Technology continues to evolve at an ever-increasing pace. The internet only made it into our homes in the 1990s and the smartphone has been around just 13 years, but both are now central to how we all live.
Era-defining new technologies are hard to predict, but there is little doubt the next decade will see technology to underpin changes to how we live, how we work, how we play, and everything in-between. As these changes take place, businesses will be impacted and will need to adapt in order to remain competitive and meet the demands of their customers. One example is within the iGaming market, the fierce competition has resulted in online sites doing all they can to attract and retain players. With everything from the option to pay with newly developed cryptocurrency to promotions such as free bingo and no-deposit play. Other businesses are making use of artificial intelligence and virtual reality devices to offer customers new experiences. With this in mind, let’s take a look at some of the biggest trends that experts have predicted for this year
Telephone wires were the first technology to connect us all, but those copper lines and the fibre-optic cables that replaced them are soon to be replaced by 5G. Physical fibre-optic lines may still be required in business situations, but for home users they will soon be gone entirely. The 4G technology that most of us use to make calls and use the internet on our smartphones can offer similar speeds to broadband in ideal conditions, but in reality, home WiFi still beats it for most people. However, 5G is faster. Much faster.
While 4G tops out at a theoretical 100 megabits per second (Mbps), 5G can reach a staggering 10 gigabits per second (Gbps). Whilst these speeds are theoretical, 5G is orders of magnitude faster than 4G and that means we will soon see the end of home WiFi, with 5G built into phones, tablets, laptops, and just about everything else.
The idea of cloud gaming has been around for a few years, with firms like Shadow beating Google Stadia to the market. However, for most people the latency of a home internet connection and poor-quality screens on the budget laptops and tablets most people have been using at home has meant that the experience was not ready for prime time. Today, however, even the most basic smartphones and laptops have full HD displays and as internet speeds improve with 5G cloud gaming could becoming a reality for the masses.
No longer will you need to buy the latest games console or graphics card to play next generation video games – with a subscription you can play them on the hardware you already own. The hardware that you already use to surf the web and play some vintage Pac Man, is the same you can use to play the likes of Rise of the Tomb Raider and Deus Ex: Mankind Divided.

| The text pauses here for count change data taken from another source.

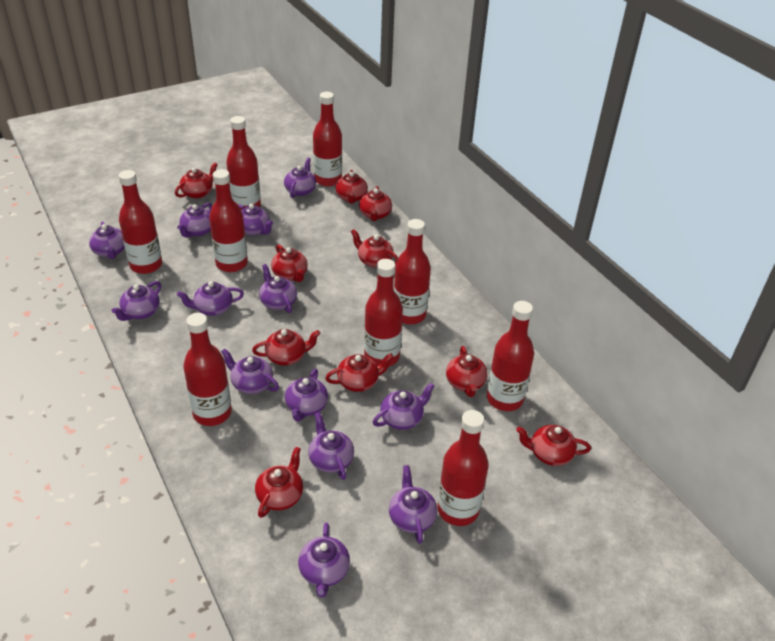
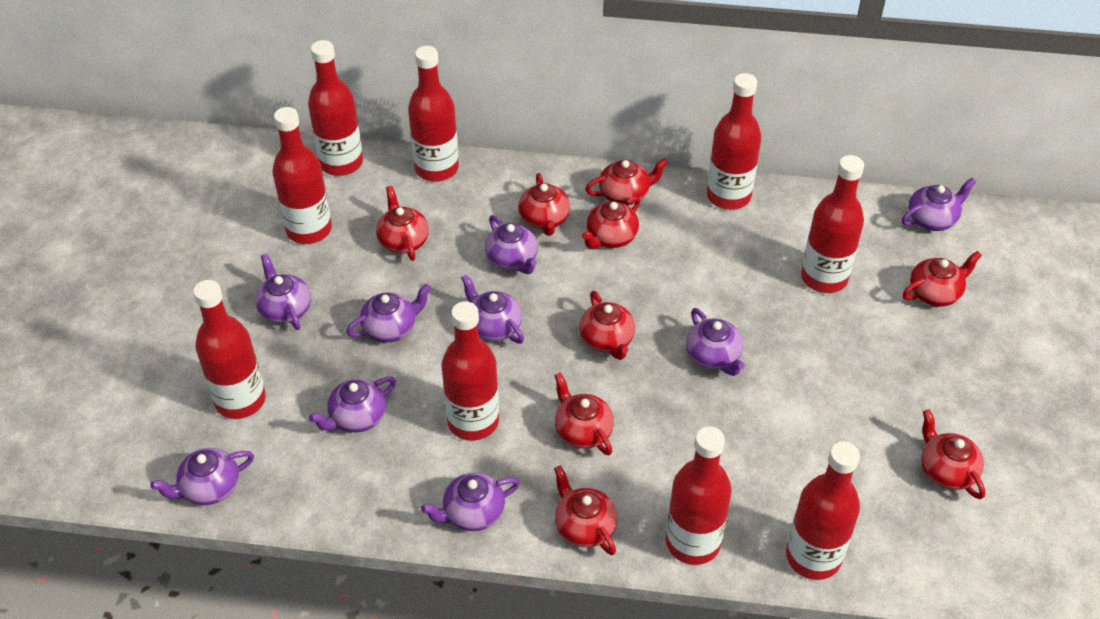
purple teapot: 13 -> 9
red teapot: 10 -> 9

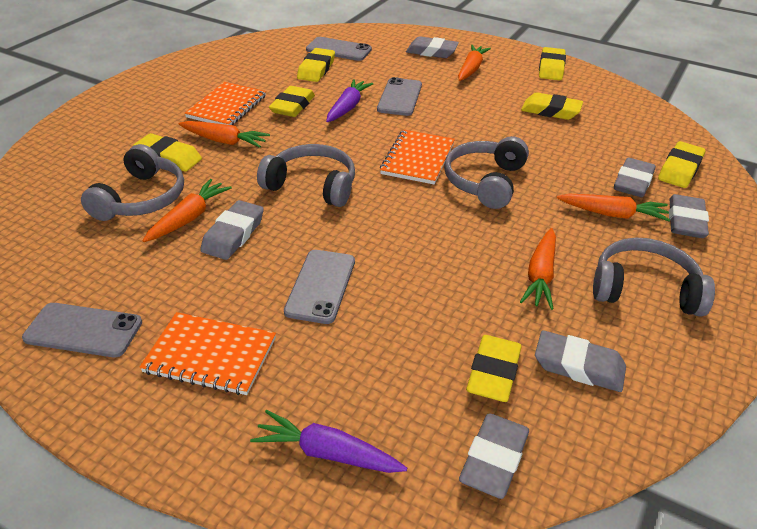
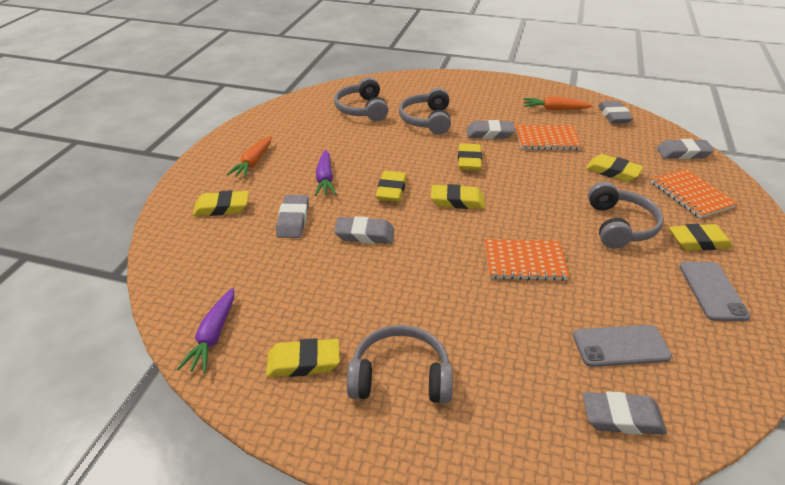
grey phone: 4 -> 2
orange carrot: 5 -> 2

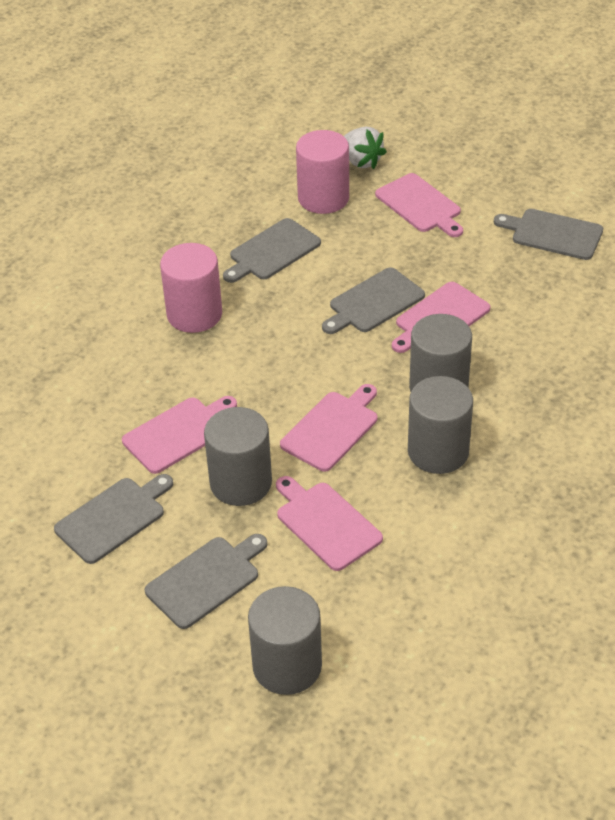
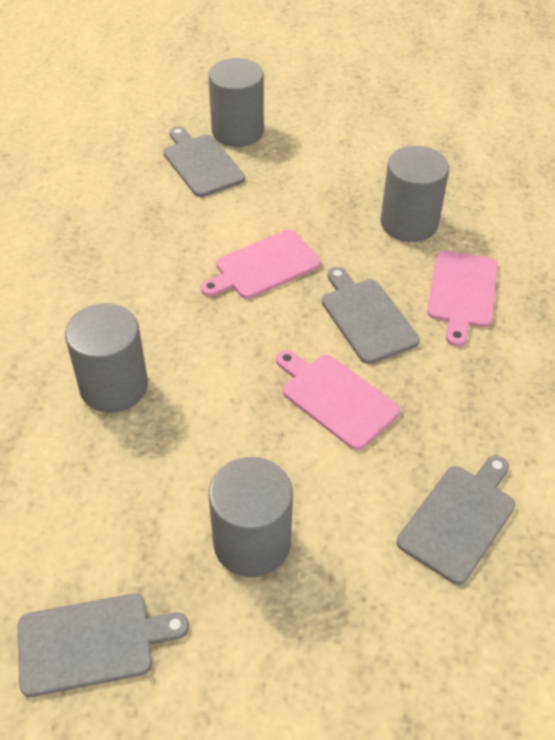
grey cutting board: 5 -> 4
pink cutting board: 5 -> 3
pink cylinder: 2 -> 0
white strawberry: 1 -> 0

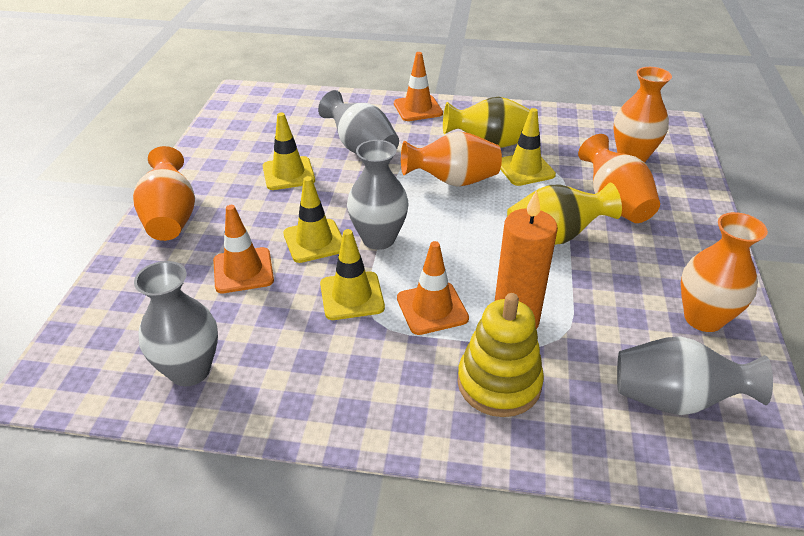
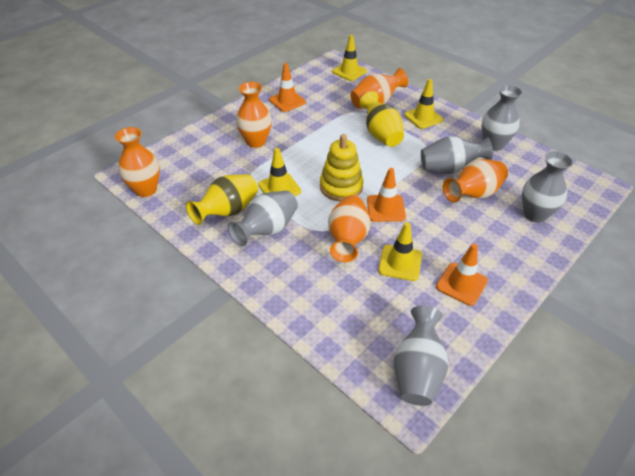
grey vase: 4 -> 5
orange candle: 1 -> 0

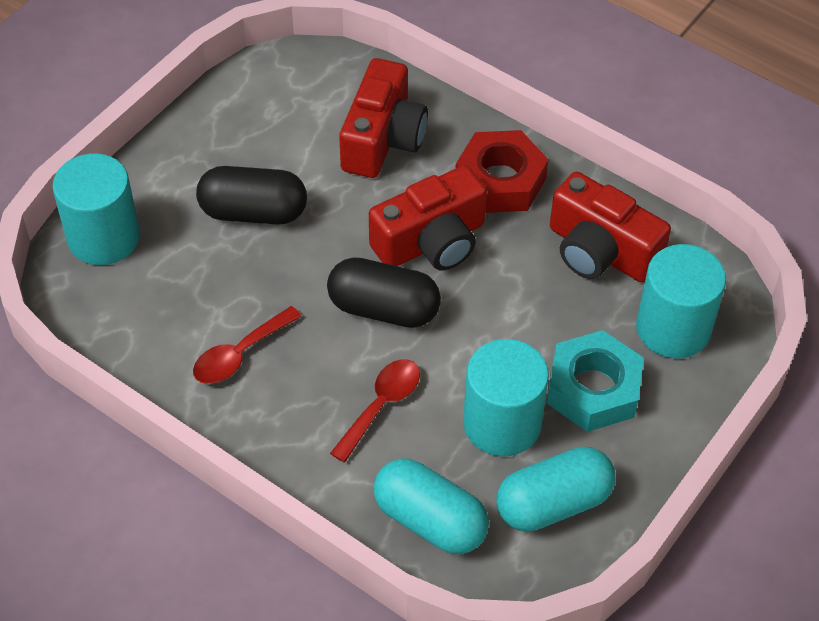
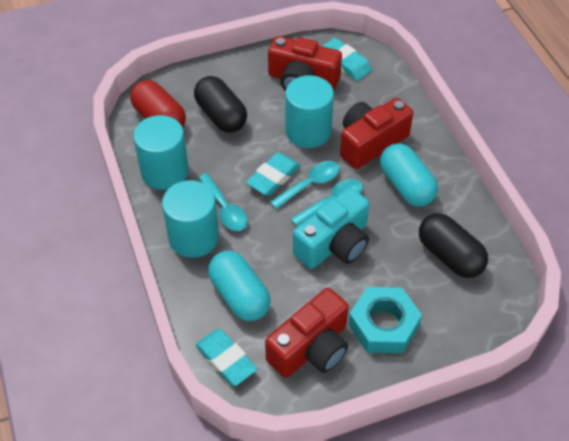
red capsule: 0 -> 1
red nut: 1 -> 0
red spoon: 2 -> 0
turquoise camera: 0 -> 1
turquoise eraser: 0 -> 3
turquoise spoon: 0 -> 3

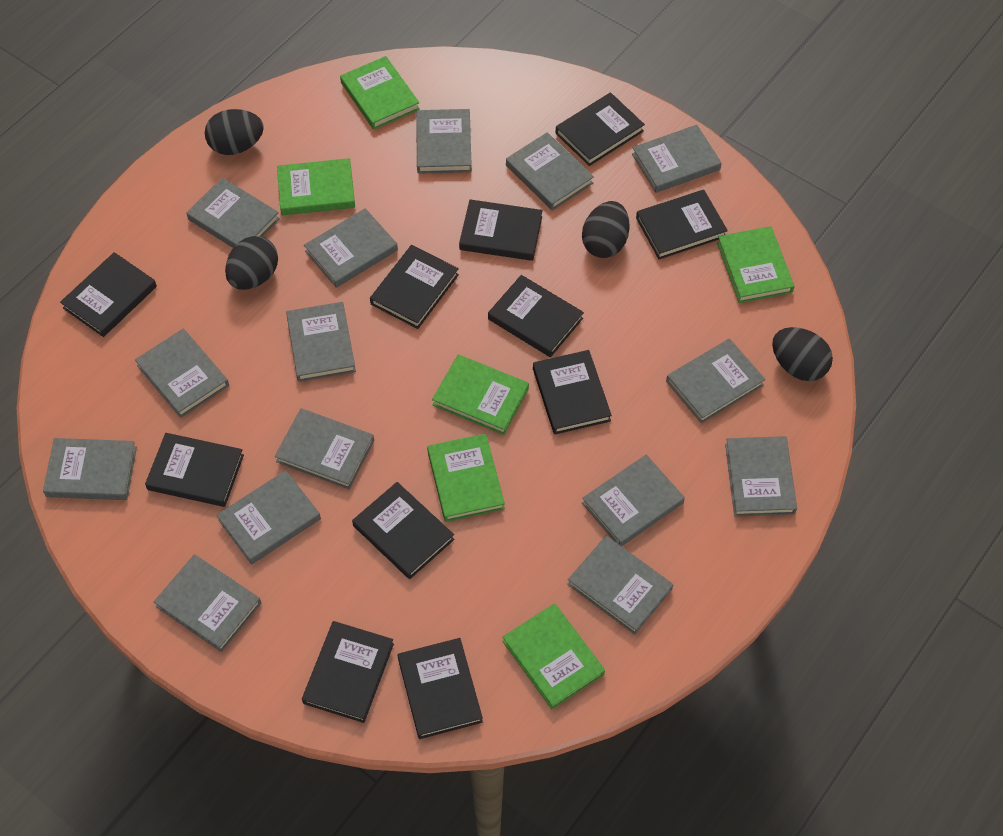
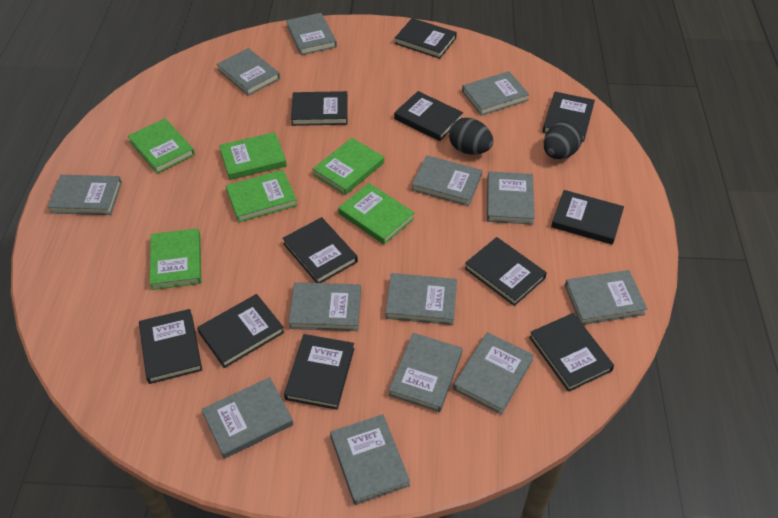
black egg: 4 -> 2
grey book: 15 -> 13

When most people think of the blockchain today, they think of Bitcoin and possibly how the cryptocurrency has become the currency of choice for those looking to buy illegal substances from dark-web marketplaces or pay the ransomeware hackers that have taken over your PC. In reality, however, the blockchain technology that underpins Bitcoin is far more important than the currency itself.
Bitcoin is accepted in a wide variety of places and slowly making its way into the mainstream. Companies like Coinbase and BitPay have made it easy for companies of all sizes to accept Bitcoin, and it is now possible to buy everything from pizza to clothes with cryptocurrencies.
Beyond Bitcoin the technology is more interesting, with the blockchain offering a technological solution to trust, transparency, and traceability. Businesses will be able to verify their supply chains, so both they and the end consumers can know what materials were used, where they came from, and who manufactured the end product – giving consumers a real choice as to what business practices they want to support.
Artificial Intelligence (AI) everywhere
People have been talking up the future of artificial intelligence for as long as we’ve had computers, but the next decade should see the technologies adoption throughout a vast range of industries.
Banks and large corporations are already using AI in help-desk situations and self-driving cars are already on our streets. But technology firms are now starting to offer AI-as-a-service, which means that any business large or small can tap into the technology without the traditionally huge start-up costs and technology overheads. Now it is a matter of plug-and-play, and that means we will soon see AI utilised in some novel situations, from smart shopping lists that learn as you buy to helping coach local football teams.
After a year in which Greta Thunberg and Extinction Rebellion have filled the headlines, the next decade should be a period in which we all take green initiatives seriously. This means more efficient technologies that can offer the same services but use less energy, a move to renewable fuels, and advances in recycling.
Green technologies have suffered form an image problem for many years. However, renewable energy technologies like solar, wind, and wave are ready for prime-time, electric cars are already seen as more desirable than their gas-guzzling counterparts, and governments are being forced to invest in public transport infrastructure.
Over the next decade every technology is going to need to prove its green credentials, and that will be a revolution.